Long before that, as a college freshman living at home in Binghamton, I knew more parking spots than a Manhattan valet. From the hilltop parking lot of the Ely Park Golf Course, you can see the lights of three cities: Binghamton, Johnson City, and Endicott. Much more romantic than Hand Road, but that one lived up to its name. Of course the kids don’t want to hear this, any more than I want to know what they’re doing in the cars I paid for and the beds I bought. But there’s a spot under the trees in Forest Park, where…never mind.
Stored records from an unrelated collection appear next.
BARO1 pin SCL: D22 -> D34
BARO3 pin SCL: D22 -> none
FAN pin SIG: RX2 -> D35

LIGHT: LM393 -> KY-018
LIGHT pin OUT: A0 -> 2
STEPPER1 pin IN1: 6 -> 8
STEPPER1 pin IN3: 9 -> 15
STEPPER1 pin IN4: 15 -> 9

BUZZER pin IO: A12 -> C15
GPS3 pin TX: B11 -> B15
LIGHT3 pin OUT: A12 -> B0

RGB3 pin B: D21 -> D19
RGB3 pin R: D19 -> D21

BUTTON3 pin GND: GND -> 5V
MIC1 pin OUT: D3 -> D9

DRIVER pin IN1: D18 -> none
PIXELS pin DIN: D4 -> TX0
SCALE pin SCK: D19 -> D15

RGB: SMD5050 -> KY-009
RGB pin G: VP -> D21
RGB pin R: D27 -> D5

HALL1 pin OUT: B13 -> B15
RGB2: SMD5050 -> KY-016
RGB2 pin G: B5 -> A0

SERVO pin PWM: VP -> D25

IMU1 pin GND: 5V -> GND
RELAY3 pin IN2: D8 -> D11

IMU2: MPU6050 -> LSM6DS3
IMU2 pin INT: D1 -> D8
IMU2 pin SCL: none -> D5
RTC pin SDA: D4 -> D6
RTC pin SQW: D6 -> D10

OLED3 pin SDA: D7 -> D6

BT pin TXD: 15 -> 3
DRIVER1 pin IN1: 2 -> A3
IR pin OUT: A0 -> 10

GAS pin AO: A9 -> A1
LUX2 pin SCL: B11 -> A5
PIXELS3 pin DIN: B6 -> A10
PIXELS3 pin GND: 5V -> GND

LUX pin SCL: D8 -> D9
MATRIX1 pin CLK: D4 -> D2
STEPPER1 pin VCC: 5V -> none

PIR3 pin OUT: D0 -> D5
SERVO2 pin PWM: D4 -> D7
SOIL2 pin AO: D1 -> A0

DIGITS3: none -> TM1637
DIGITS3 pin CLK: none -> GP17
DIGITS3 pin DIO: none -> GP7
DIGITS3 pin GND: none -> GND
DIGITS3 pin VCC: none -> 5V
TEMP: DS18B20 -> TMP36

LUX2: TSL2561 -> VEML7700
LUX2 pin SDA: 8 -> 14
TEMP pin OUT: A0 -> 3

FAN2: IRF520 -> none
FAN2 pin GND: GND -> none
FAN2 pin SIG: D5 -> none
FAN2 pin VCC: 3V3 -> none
I’ll bet Miss Perfect Post-it never went parking. I’ll bet she never booked the Waterfall Room at the Kew Motor Inn or The Garden of Eden Apple Suite at Pocono Palace, with its own tiny indoor pool and heart-shaped whirlpool bath. I’ll bet she never kisses on the first date and always waits for the guy to call her for the second. And when he doesn’t, she tracks him down and goes to his house in the middle of the night and breaks out her pad of Post-its. I hope he catches her in the act and sweeps her off her feet. I hope his name is Parker.